■ WHAT YOU SHOULD DO ■
In the data that follows, find the line with "thumb cmc: (208, 185)"; transcribe it, every later line up to the one with "thumb ip: (170, 106)", and that line as well, exactly and with no others.

■ THE DATA ■

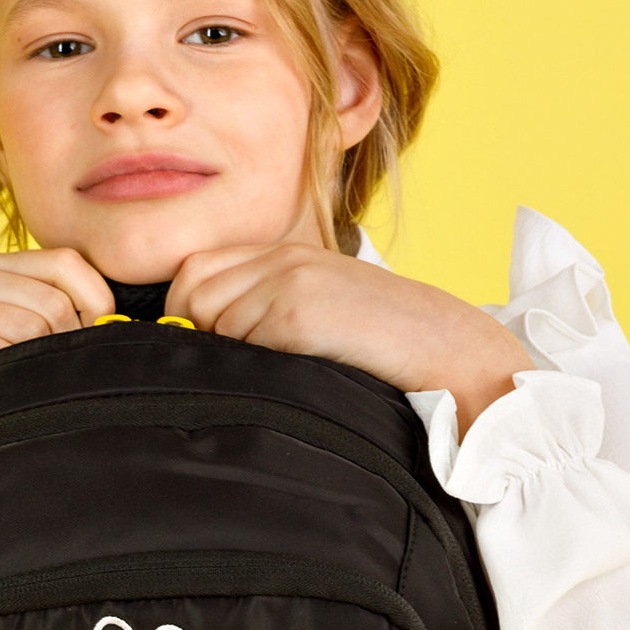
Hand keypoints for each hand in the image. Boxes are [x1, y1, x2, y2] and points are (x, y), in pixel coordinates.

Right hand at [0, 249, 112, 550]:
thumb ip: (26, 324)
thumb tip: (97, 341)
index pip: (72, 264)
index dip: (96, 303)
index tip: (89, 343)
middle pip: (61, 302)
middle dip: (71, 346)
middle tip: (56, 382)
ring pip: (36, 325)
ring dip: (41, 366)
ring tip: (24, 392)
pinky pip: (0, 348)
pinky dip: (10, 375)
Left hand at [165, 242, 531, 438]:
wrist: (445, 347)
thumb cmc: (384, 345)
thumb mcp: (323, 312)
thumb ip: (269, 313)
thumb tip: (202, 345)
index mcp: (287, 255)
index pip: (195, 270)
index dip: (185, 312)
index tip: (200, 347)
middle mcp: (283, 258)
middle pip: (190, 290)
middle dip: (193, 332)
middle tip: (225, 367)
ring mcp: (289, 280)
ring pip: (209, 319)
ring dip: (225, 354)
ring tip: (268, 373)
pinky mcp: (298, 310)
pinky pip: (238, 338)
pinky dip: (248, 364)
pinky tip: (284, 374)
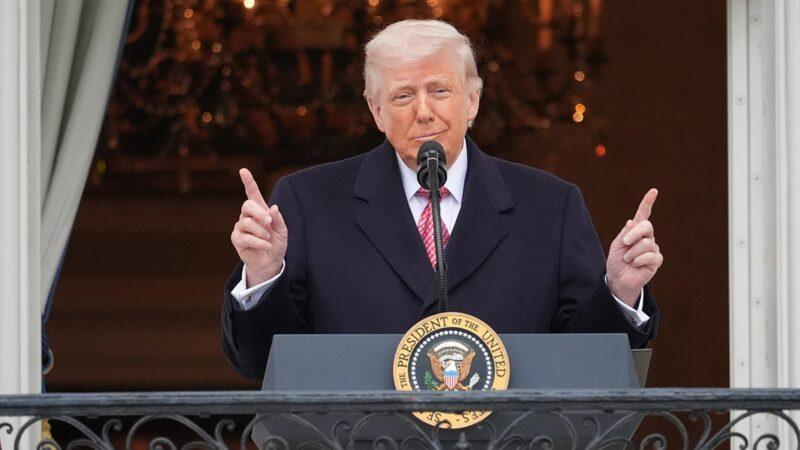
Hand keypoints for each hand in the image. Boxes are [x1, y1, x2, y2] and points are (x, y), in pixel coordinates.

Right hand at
---
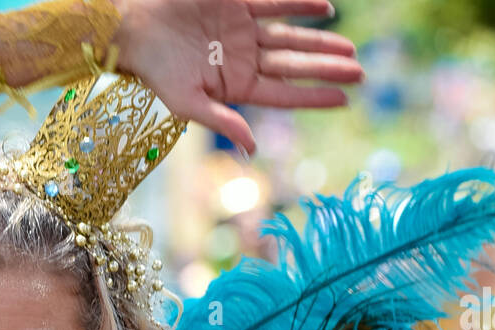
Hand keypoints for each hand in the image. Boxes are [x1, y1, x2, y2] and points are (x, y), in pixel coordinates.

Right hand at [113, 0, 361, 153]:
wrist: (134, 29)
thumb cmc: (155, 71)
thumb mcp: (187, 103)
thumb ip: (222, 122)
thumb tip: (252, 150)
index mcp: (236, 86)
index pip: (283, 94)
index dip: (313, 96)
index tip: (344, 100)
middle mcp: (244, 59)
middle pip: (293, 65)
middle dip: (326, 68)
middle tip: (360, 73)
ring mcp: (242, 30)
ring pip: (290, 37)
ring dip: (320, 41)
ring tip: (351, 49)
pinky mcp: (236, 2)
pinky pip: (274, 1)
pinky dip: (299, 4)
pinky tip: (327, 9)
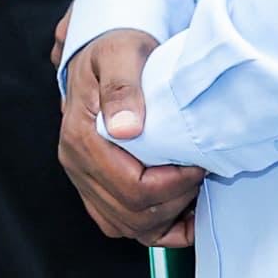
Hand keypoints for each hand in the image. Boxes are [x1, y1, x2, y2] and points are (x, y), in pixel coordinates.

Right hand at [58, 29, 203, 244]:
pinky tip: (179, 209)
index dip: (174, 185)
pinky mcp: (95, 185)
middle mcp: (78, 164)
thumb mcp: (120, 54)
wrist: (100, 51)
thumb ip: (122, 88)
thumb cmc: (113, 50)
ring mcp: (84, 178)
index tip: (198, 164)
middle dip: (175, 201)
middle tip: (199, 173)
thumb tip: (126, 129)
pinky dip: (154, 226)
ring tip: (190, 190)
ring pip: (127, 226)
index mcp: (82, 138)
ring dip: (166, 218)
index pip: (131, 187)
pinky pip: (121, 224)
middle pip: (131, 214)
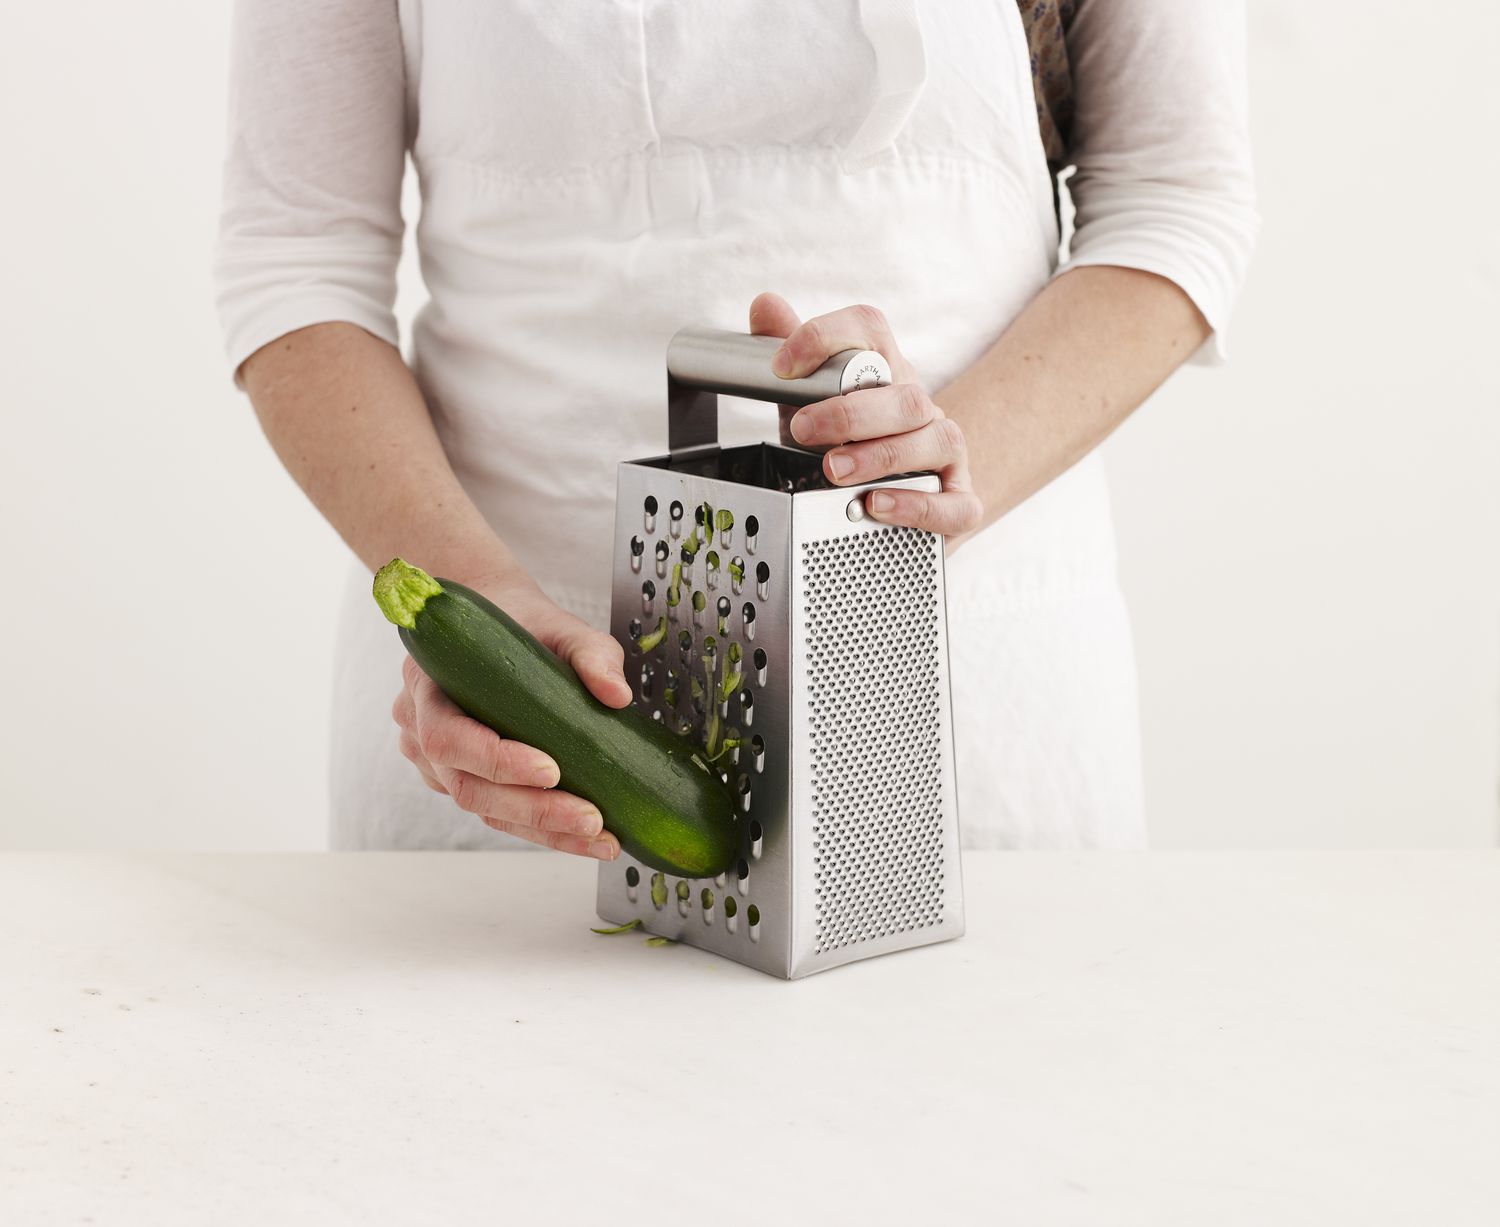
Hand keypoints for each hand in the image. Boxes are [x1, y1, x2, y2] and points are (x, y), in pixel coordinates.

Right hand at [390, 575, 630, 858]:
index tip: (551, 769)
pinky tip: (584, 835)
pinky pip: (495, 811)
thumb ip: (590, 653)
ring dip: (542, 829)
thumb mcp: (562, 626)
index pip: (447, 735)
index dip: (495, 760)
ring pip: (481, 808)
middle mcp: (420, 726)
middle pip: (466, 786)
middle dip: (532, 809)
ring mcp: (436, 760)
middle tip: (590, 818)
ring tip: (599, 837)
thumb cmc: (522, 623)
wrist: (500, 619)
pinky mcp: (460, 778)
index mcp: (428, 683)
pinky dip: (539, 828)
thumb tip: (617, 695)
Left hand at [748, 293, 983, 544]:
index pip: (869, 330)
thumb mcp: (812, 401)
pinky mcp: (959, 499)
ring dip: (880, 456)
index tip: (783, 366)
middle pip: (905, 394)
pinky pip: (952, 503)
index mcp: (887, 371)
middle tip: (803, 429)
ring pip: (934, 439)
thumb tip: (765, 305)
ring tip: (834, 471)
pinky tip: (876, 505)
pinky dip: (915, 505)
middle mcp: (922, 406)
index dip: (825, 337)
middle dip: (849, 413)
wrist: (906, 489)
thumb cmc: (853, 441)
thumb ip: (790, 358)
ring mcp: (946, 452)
--
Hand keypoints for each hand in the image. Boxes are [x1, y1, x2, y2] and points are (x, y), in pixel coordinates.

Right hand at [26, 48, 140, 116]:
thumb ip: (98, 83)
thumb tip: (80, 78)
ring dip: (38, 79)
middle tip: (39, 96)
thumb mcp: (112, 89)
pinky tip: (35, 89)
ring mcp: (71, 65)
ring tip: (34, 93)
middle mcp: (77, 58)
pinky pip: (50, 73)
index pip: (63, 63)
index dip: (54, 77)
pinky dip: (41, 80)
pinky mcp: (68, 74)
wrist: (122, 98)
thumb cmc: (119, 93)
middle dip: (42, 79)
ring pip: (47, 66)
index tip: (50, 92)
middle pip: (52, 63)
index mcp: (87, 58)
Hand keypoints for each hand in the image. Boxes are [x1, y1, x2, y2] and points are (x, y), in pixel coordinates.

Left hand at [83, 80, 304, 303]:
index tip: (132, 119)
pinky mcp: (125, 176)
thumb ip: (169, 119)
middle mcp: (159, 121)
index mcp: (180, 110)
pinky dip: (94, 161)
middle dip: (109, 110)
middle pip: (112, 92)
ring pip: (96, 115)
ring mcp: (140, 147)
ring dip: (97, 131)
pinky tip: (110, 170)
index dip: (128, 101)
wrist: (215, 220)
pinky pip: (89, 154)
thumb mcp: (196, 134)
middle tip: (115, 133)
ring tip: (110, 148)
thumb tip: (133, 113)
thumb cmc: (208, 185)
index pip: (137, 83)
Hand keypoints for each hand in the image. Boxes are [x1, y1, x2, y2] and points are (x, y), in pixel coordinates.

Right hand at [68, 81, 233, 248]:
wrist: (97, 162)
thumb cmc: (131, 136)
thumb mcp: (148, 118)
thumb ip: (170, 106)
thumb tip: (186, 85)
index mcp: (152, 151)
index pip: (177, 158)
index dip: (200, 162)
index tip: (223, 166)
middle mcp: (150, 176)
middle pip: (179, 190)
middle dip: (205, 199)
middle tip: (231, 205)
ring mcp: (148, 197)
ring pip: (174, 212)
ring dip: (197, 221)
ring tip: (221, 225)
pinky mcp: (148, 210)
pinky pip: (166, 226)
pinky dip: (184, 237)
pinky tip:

■ SOLUTION TO THE EXERCISE ■
thumb cmc: (208, 185)
index pip: (137, 83)
Hand keypoints for each hand in the image. Boxes are [x1, y1, x2, y2] and points are (x, y), in pixel coordinates.

Right hand at [68, 81, 233, 248]:
wrist: (97, 162)
thumb cmc: (131, 136)
thumb mcp: (148, 118)
thumb ip: (170, 106)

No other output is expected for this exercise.